Riccardo
Making a statistical comparison of densities between two areas (or two points in time for the same area) is a common analysis to perform. It is understood that two areas are unlikely to have exactly the same density of the species in question; but the question is whether the two densities differ by an amount unlikely to have arisen by chance.
Traditional ways to make such comparisons are presented in Section 3.6.5 of Buckland et al. (2001) Introduction to distance sampling (Estimating change in density). The book includes formulas, but those formulas have not been incorporated into R code.
A few years ago, I wrote an R function to carry out the analyses from Section 3.6.5. It was extended to take a non-parameteric approach, based upon bootstrapping to make the comparison. The R code and an example of its use is available on our website of case studies:
From: distance...@googlegroups.com <distance...@googlegroups.com> on behalf of riccardo...@gmail.com <riccardo...@gmail.com>
Sent: 10 May 2023 15:22
To: distance-sampling <distance...@googlegroups.com>
Subject: [distance-sampling] Density comparisonGood morning everyone, here I am again with a doubt about the ds results.
I am doing a study on the densities of a migratory species in two protected areas using a thermal imaging camera.
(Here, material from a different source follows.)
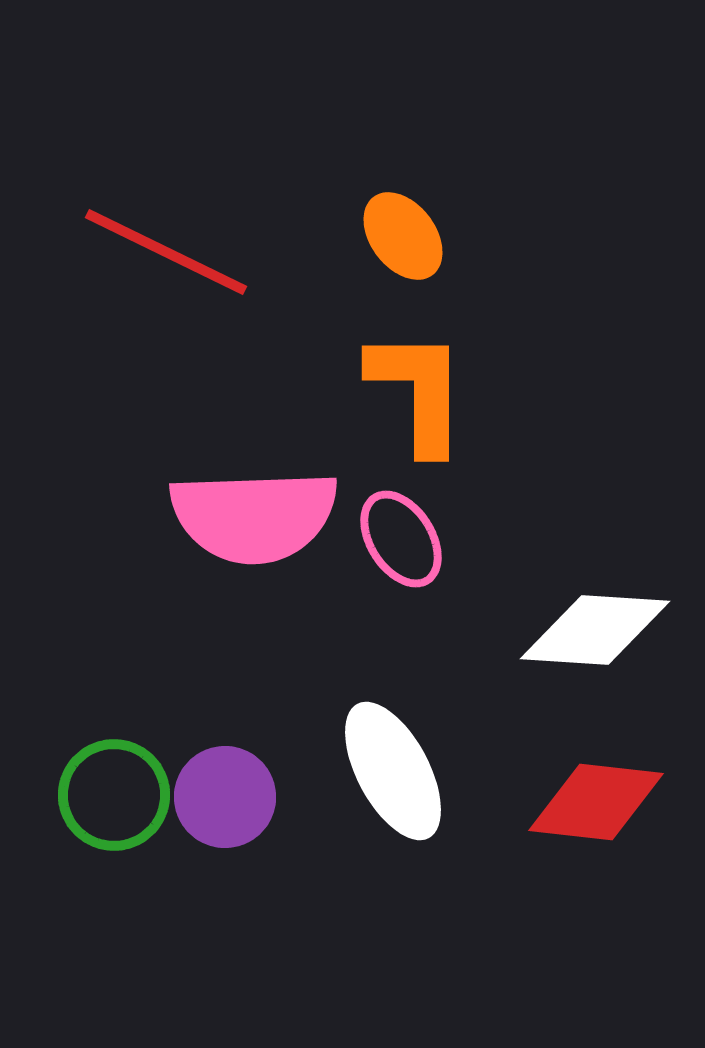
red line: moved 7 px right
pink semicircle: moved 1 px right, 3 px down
I am wondering if once the densities of the two areas are obtained, by entering the study area as a covariate in the analysis, the values are also compared with each other to assess if there is a statistically significant difference. Or if there is any way through the package to do this. If not, would Pearson's correlation test be a good way to make this comparison?
And finally, would comparing the two density values with each other make sense? Or would it be a superfluous analysis?